Enumere los pares de contrarios que, según el extracto sobre el poder disgregador de la barbarie, Freud convierte en pulsiones básicas de la espiritualidad.

Extracto del documento
<<<<
El poder disgregador de la barbarie
Ninguna casualidad que El extraño caso del doctor Jekyll y el señor Hyde, esa apasionante novela de Stevenson, haya tenido tanta fortuna literaria. Anticipándose a Freud, que hace de los contrarios – la vida y la muerte, el deber y el placer, el amor y el odio – las pulsiones básicas de la espiritualidad, del mismo modo Stevenson plasma la convivencia de esos contrarios en el alma de los hombres, y yo agregaría: de los pueblos. Que se expresa en la lucha interior, jamás definitivamente saldada, entre el salvajismo y la cultura, la civilización y la barbarie.
Gústenos o no, comenzamos a convencernos de que esa lucha entre la sensatez y el delirio, la bondad y la maldad, la locura y la racionalidad, que creyéramos definitivamente superada luego del establecimiento de la república liberal democrática con la revolución del 23 de enero de 1958, retrata de la manera más profunda la comprensión de las pulsiones autodestructivas inmanentes a la existencia del pueblo venezolano. Que renace de las polvaredas del pasado con una inusitada virulencia a fines de los ochenta y comienzos de los noventa del siglo pasado, en medio de una grave crisis nacional, que las elites gobernantes se negaran a enfrentar. Encuentra un impulso demoledor con los golpes de estado de febrero y noviembre de 1992. Y se despliega en toda su potencialidad desde el asalto al Poder por la camarilla golpista del teniente coronel Hugo Chávez y sus coroneles desde comienzos de 1999.
>>>>
Listas de posiciones articulares:
<<<<
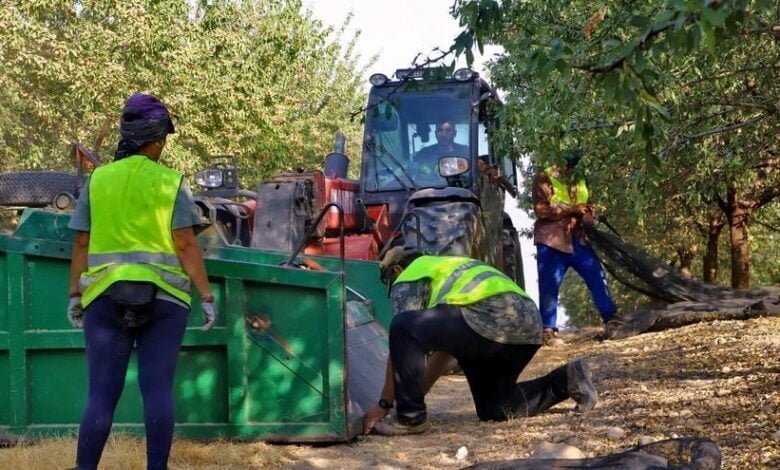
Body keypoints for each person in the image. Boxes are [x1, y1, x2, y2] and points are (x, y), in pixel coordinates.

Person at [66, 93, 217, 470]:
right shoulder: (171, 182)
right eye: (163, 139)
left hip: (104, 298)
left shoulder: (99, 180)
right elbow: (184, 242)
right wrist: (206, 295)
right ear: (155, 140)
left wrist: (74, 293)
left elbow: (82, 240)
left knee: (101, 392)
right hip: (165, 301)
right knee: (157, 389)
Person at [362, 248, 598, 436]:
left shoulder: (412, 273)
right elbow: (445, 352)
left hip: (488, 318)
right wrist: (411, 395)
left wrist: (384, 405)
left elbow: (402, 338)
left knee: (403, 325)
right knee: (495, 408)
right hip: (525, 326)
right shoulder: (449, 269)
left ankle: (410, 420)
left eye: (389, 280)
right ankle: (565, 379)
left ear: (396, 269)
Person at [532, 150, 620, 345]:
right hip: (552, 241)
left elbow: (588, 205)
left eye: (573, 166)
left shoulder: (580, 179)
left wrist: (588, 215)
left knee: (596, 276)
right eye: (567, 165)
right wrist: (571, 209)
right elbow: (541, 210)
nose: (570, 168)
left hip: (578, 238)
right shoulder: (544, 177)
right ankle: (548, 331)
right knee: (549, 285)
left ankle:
>>>>
<<<<
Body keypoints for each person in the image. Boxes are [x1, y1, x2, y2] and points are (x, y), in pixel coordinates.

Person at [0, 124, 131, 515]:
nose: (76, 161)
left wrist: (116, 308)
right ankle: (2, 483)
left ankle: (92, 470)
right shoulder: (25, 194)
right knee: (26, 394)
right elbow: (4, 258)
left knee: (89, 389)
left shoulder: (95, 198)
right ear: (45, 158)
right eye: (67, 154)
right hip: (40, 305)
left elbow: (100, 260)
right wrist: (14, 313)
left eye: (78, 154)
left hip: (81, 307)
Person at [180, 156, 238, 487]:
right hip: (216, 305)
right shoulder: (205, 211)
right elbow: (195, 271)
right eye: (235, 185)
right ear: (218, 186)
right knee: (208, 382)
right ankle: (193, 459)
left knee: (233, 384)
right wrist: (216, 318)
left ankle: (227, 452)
>>>>
Respuesta redactada
- La vida y la muerte
- El deber y el placer
- El amor y el odio